Tutto è merce, anche gli esseri umani: questo è totalitarismo, anzi schiavismo !
RIPOLITICIZZARE LE NOSTRE VITE
E’ la notte del mondo: prevalenza
dell’1% dell’umanità (alta finanza, banchieri, azionisti e dirigenti
delle multinazionali), tutt’al più del 10%, includendo i loro pasciuti
servitori politici, mediatici, accademici, intellettuali, sul 90 per
cento che siamo noi. Warren Buffett, uno degli uomini più ricchi del
mondo, lo ha ammesso onestamente: una lotta di classe vinta dai ricchi
su tutti gli altri.
Un vuoto in cui al disincanto, alla
desacralizzazione si unisce la spoliticizzazione. Dobbiamo
RIPOLITICIZZARE il cuore ed il cervello della cosiddetta società aperta,
che silenzia, deride, criminalizza, calunnia chiunque sia fuori dal
coro assordante del politicamente corretto e non segua il piffero magico
della globalizzazione. Il ballo del quàquà in mille tonalità diverse.
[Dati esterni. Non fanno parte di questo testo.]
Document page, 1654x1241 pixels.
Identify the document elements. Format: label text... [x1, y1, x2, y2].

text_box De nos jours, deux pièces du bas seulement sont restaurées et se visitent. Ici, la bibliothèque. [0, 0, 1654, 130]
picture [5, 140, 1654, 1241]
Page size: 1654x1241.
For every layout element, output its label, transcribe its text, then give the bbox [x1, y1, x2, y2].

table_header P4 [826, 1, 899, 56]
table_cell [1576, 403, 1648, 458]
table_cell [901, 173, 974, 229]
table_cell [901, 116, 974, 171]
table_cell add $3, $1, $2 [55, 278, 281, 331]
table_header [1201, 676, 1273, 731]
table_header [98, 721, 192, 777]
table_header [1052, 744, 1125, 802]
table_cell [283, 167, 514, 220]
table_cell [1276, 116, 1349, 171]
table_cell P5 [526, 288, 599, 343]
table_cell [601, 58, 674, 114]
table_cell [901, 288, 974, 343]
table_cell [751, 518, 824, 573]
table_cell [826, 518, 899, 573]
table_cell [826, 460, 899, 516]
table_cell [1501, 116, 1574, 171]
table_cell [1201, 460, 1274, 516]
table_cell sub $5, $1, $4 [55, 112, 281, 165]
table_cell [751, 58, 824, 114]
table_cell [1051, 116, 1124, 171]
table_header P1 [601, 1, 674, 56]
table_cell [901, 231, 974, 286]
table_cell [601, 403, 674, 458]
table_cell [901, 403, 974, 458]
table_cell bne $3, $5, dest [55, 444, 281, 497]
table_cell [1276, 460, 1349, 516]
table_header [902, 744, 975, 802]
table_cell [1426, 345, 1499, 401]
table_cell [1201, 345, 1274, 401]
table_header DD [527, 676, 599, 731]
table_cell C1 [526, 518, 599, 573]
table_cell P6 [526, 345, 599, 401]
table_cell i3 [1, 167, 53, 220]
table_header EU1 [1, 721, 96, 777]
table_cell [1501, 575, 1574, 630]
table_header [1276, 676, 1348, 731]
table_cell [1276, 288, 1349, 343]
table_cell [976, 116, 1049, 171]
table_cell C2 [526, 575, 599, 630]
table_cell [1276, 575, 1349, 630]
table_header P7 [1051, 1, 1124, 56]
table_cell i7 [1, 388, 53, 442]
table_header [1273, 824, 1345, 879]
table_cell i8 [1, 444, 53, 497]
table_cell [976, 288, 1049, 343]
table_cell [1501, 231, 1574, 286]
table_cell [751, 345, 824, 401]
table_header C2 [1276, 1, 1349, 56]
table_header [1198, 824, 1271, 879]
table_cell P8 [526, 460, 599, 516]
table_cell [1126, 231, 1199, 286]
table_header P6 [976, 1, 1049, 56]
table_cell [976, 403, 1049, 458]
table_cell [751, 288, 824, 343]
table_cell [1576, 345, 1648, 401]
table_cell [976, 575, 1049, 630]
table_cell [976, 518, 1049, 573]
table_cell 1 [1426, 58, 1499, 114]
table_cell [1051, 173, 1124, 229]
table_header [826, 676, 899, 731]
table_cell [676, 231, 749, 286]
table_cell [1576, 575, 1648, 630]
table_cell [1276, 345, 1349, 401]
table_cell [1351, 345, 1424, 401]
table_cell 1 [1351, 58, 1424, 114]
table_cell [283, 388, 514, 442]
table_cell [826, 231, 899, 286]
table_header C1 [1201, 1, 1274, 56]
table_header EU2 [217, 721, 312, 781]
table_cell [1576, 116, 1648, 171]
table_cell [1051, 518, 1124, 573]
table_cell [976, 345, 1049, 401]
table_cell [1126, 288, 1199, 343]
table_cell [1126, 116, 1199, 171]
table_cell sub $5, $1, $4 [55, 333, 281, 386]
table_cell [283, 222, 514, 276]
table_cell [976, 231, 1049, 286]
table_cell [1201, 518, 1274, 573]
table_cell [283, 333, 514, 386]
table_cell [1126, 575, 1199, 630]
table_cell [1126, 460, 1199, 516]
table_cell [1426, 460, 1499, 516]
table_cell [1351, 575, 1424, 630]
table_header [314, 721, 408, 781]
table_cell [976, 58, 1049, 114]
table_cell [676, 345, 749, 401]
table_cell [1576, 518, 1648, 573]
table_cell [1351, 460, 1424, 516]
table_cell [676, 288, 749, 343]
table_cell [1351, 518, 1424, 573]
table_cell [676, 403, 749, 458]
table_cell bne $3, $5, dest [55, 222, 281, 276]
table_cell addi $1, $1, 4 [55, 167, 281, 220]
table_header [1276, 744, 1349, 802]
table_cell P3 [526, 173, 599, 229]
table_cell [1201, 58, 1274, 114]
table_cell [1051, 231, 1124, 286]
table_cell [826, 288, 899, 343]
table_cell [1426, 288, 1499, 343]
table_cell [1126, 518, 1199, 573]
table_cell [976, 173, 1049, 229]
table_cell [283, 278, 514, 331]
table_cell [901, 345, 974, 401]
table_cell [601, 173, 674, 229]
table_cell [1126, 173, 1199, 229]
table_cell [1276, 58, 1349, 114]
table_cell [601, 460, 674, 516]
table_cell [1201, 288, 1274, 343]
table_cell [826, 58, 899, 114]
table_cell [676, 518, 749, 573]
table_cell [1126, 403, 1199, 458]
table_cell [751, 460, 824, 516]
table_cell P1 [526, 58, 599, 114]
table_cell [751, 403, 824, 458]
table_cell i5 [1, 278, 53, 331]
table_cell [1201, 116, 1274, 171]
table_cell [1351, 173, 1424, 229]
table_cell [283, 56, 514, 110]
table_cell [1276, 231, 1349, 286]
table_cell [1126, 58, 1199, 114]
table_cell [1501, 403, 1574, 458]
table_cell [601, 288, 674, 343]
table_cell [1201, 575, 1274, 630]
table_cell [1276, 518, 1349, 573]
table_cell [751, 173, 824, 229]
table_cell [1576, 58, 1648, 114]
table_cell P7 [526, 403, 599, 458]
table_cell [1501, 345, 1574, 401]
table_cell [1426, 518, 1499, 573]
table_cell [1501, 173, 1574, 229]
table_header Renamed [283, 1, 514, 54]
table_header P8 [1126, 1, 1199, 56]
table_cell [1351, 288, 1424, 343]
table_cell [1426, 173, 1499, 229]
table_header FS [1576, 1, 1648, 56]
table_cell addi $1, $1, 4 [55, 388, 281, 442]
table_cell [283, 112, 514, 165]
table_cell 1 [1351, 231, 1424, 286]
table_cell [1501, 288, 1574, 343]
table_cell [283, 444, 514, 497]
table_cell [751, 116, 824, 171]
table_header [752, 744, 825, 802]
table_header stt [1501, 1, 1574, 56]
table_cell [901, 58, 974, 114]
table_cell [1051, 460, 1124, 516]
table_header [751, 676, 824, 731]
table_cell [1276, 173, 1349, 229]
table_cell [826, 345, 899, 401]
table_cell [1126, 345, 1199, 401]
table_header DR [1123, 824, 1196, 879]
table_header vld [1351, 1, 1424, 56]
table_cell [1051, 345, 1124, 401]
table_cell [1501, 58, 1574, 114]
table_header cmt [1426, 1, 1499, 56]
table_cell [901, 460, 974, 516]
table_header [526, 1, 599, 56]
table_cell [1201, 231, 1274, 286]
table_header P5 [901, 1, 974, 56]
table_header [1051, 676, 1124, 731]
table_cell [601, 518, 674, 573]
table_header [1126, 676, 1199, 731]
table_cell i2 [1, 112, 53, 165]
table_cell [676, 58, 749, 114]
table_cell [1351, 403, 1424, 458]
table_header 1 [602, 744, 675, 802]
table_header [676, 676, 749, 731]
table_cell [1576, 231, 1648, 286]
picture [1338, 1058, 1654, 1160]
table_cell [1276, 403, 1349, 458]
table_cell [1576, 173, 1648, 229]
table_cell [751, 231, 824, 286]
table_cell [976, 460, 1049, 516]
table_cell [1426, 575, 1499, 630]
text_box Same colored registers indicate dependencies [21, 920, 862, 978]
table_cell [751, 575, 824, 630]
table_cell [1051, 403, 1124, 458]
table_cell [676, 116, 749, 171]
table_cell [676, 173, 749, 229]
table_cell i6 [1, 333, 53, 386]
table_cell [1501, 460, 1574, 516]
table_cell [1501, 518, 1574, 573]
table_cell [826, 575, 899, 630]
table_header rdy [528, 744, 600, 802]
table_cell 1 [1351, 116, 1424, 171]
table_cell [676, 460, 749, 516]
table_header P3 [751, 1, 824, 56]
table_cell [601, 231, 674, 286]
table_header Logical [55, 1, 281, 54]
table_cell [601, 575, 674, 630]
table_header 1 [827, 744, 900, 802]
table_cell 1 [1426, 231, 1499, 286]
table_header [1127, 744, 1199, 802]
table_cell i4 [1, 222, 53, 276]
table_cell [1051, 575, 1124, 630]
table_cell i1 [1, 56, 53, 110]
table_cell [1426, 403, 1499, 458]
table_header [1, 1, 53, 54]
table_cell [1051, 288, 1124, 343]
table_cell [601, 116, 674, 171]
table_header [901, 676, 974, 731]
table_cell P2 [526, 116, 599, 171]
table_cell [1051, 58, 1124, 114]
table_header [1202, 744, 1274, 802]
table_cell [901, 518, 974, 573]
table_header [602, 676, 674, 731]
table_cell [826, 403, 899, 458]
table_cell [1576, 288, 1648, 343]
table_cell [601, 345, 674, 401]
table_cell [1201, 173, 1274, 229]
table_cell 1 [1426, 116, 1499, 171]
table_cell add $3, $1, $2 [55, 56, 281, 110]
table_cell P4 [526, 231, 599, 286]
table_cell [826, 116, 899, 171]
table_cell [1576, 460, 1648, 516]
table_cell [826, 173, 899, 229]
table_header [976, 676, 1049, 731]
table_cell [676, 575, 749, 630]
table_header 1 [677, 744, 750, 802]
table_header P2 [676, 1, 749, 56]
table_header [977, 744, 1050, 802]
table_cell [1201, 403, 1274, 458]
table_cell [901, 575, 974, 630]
Un mondo disumano e capovolto, nel segno
dell’alienazione e del non poter essere se stessi, addirittura
vergognandosi dei propri pensieri non conformi. Polizia del pensiero,
autocensura.
Un universo della globalità in cui si
produce per la (sovrap)produzione, si acquista per accumulare cose, ci
si sacrifica ed indebita senza una ragione diversa dal catechismo della
cosiddetta crescita e del consumo.
Tempo del fatuo, del provvisorio e dell’intercambiabile, avvolto in se stesso, civilizzazione senza civiltà.
Si dipende dalle cose; l’uomo nuovo
liberal-global-mercatista, non è più creatura, ma creatore, ed insieme
atomo egoista, singolo, nudo di fronte alla mega macchina che avanza e
trita tutto in nome del Denaro e del Mercato.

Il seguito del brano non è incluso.